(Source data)
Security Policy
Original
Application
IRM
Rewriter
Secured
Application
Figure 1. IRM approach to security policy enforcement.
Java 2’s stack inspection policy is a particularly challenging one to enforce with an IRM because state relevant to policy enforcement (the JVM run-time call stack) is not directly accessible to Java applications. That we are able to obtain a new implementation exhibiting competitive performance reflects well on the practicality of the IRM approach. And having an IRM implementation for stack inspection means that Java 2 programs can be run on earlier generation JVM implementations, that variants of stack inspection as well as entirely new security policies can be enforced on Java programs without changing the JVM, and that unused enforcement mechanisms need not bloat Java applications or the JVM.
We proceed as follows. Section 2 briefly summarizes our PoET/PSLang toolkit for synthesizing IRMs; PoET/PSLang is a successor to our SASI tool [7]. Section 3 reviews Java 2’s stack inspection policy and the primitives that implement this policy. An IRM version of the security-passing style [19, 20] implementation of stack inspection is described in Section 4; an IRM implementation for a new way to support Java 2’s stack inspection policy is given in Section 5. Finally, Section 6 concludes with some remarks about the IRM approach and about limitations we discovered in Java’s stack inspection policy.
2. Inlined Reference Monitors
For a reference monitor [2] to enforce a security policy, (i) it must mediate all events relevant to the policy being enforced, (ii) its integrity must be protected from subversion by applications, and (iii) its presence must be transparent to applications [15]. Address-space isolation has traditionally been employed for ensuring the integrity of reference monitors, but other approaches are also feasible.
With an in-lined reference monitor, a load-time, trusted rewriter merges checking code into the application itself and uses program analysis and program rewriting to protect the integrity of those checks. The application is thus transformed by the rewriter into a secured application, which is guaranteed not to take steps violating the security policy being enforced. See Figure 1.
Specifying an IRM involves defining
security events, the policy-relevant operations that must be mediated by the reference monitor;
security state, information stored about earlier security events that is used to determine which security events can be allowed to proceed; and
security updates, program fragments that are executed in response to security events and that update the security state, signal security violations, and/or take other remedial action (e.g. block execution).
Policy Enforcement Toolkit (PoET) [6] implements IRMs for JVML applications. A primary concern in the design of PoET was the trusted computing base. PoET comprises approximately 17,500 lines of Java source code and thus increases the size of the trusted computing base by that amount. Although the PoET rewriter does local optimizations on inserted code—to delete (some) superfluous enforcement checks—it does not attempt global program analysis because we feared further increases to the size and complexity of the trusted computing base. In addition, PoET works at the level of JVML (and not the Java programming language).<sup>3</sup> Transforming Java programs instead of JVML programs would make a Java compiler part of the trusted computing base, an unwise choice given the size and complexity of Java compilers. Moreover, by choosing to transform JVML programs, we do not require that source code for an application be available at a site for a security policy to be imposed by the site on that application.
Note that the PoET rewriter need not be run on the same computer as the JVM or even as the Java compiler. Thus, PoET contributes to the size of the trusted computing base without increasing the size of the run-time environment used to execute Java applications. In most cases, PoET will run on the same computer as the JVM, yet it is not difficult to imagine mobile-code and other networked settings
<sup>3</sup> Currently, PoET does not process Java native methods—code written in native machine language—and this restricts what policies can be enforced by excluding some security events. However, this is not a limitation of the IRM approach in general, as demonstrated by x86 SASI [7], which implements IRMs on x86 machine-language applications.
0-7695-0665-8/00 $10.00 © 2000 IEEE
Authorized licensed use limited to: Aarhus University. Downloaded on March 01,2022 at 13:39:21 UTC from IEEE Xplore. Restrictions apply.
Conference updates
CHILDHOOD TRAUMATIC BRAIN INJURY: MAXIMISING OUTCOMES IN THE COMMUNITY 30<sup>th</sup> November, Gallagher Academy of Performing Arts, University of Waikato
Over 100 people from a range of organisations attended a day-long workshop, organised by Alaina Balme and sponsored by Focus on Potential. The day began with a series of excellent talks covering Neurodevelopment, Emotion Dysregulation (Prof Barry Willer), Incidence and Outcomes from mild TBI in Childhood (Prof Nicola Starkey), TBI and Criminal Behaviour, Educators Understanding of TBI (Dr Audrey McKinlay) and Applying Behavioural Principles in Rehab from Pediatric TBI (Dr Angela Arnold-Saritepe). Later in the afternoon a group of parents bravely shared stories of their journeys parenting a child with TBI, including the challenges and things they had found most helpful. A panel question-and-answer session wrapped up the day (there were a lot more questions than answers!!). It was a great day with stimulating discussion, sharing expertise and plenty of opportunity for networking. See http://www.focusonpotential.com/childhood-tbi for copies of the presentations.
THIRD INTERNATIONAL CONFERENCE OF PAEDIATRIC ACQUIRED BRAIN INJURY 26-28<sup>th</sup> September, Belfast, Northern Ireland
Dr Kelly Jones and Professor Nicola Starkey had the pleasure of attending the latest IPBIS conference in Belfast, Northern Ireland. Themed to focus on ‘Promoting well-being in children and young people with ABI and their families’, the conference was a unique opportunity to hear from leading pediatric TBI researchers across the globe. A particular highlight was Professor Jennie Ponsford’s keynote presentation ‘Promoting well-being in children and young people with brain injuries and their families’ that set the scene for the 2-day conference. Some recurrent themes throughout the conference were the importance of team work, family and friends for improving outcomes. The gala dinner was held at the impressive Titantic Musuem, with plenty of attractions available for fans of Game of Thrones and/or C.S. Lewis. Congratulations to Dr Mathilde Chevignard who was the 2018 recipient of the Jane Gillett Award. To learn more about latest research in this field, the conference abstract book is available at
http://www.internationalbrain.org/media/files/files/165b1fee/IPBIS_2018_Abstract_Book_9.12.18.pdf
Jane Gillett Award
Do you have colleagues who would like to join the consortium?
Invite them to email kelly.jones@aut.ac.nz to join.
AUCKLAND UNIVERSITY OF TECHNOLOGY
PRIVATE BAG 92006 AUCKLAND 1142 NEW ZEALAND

WHAT TO DO: Print the entire set of records again, exactly.

RESULT OF THE EXERCISE:
Security Policy
Original
Application
IRM
Rewriter
Secured
Application
Figure 1. IRM approach to security policy enforcement.
Java 2’s stack inspection policy is a particularly challenging one to enforce with an IRM because state relevant to policy enforcement (the JVM run-time call stack) is not directly accessible to Java applications. That we are able to obtain a new implementation exhibiting competitive performance reflects well on the practicality of the IRM approach. And having an IRM implementation for stack inspection means that Java 2 programs can be run on earlier generation JVM implementations, that variants of stack inspection as well as entirely new security policies can be enforced on Java programs without changing the JVM, and that unused enforcement mechanisms need not bloat Java applications or the JVM.
We proceed as follows. Section 2 briefly summarizes our PoET/PSLang toolkit for synthesizing IRMs; PoET/PSLang is a successor to our SASI tool [7]. Section 3 reviews Java 2’s stack inspection policy and the primitives that implement this policy. An IRM version of the security-passing style [19, 20] implementation of stack inspection is described in Section 4; an IRM implementation for a new way to support Java 2’s stack inspection policy is given in Section 5. Finally, Section 6 concludes with some remarks about the IRM approach and about limitations we discovered in Java’s stack inspection policy.
2. Inlined Reference Monitors
For a reference monitor [2] to enforce a security policy, (i) it must mediate all events relevant to the policy being enforced, (ii) its integrity must be protected from subversion by applications, and (iii) its presence must be transparent to applications [15]. Address-space isolation has traditionally been employed for ensuring the integrity of reference monitors, but other approaches are also feasible.
With an in-lined reference monitor, a load-time, trusted rewriter merges checking code into the application itself and uses program analysis and program rewriting to protect the integrity of those checks. The application is thus transformed by the rewriter into a secured application, which is guaranteed not to take steps violating the security policy being enforced. See Figure 1.
Specifying an IRM involves defining
security events, the policy-relevant operations that must be mediated by the reference monitor;
security state, information stored about earlier security events that is used to determine which security events can be allowed to proceed; and
security updates, program fragments that are executed in response to security events and that update the security state, signal security violations, and/or take other remedial action (e.g. block execution).
Policy Enforcement Toolkit (PoET) [6] implements IRMs for JVML applications. A primary concern in the design of PoET was the trusted computing base. PoET comprises approximately 17,500 lines of Java source code and thus increases the size of the trusted computing base by that amount. Although the PoET rewriter does local optimizations on inserted code—to delete (some) superfluous enforcement checks—it does not attempt global program analysis because we feared further increases to the size and complexity of the trusted computing base. In addition, PoET works at the level of JVML (and not the Java programming language).<sup>3</sup> Transforming Java programs instead of JVML programs would make a Java compiler part of the trusted computing base, an unwise choice given the size and complexity of Java compilers. Moreover, by choosing to transform JVML programs, we do not require that source code for an application be available at a site for a security policy to be imposed by the site on that application.
Note that the PoET rewriter need not be run on the same computer as the JVM or even as the Java compiler. Thus, PoET contributes to the size of the trusted computing base without increasing the size of the run-time environment used to execute Java applications. In most cases, PoET will run on the same computer as the JVM, yet it is not difficult to imagine mobile-code and other networked settings
<sup>3</sup> Currently, PoET does not process Java native methods—code written in native machine language—and this restricts what policies can be enforced by excluding some security events. However, this is not a limitation of the IRM approach in general, as demonstrated by x86 SASI [7], which implements IRMs on x86 machine-language applications.
0-7695-0665-8/00 $10.00 © 2000 IEEE
Authorized licensed use limited to: Aarhus University. Downloaded on March 01,2022 at 13:39:21 UTC from IEEE Xplore. Restrictions apply.
Conference updates
CHILDHOOD TRAUMATIC BRAIN INJURY: MAXIMISING OUTCOMES IN THE COMMUNITY 30<sup>th</sup> November, Gallagher Academy of Performing Arts, University of Waikato
Over 100 people from a range of organisations attended a day-long workshop, organised by Alaina Balme and sponsored by Focus on Potential. The day began with a series of excellent talks covering Neurodevelopment, Emotion Dysregulation (Prof Barry Willer), Incidence and Outcomes from mild TBI in Childhood (Prof Nicola Starkey), TBI and Criminal Behaviour, Educators Understanding of TBI (Dr Audrey McKinlay) and Applying Behavioural Principles in Rehab from Pediatric TBI (Dr Angela Arnold-Saritepe). Later in the afternoon a group of parents bravely shared stories of their journeys parenting a child with TBI, including the challenges and things they had found most helpful. A panel question-and-answer session wrapped up the day (there were a lot more questions than answers!!). It was a great day with stimulating discussion, sharing expertise and plenty of opportunity for networking. See http://www.focusonpotential.com/childhood-tbi for copies of the presentations.
THIRD INTERNATIONAL CONFERENCE OF PAEDIATRIC ACQUIRED BRAIN INJURY 26-28<sup>th</sup> September, Belfast, Northern Ireland
Dr Kelly Jones and Professor Nicola Starkey had the pleasure of attending the latest IPBIS conference in Belfast, Northern Ireland. Themed to focus on ‘Promoting well-being in children and young people with ABI and their families’, the conference was a unique opportunity to hear from leading pediatric TBI researchers across the globe. A particular highlight was Professor Jennie Ponsford’s keynote presentation ‘Promoting well-being in children and young people with brain injuries and their families’ that set the scene for the 2-day conference. Some recurrent themes throughout the conference were the importance of team work, family and friends for improving outcomes. The gala dinner was held at the impressive Titantic Musuem, with plenty of attractions available for fans of Game of Thrones and/or C.S. Lewis. Congratulations to Dr Mathilde Chevignard who was the 2018 recipient of the Jane Gillett Award. To learn more about latest research in this field, the conference abstract book is available at
http://www.internationalbrain.org/media/files/files/165b1fee/IPBIS_2018_Abstract_Book_9.12.18.pdf
Jane Gillett Award
Do you have colleagues who would like to join the consortium?
Invite them to email kelly.jones@aut.ac.nz to join.
AUCKLAND UNIVERSITY OF TECHNOLOGY
PRIVATE BAG 92006 AUCKLAND 1142 NEW ZEALAND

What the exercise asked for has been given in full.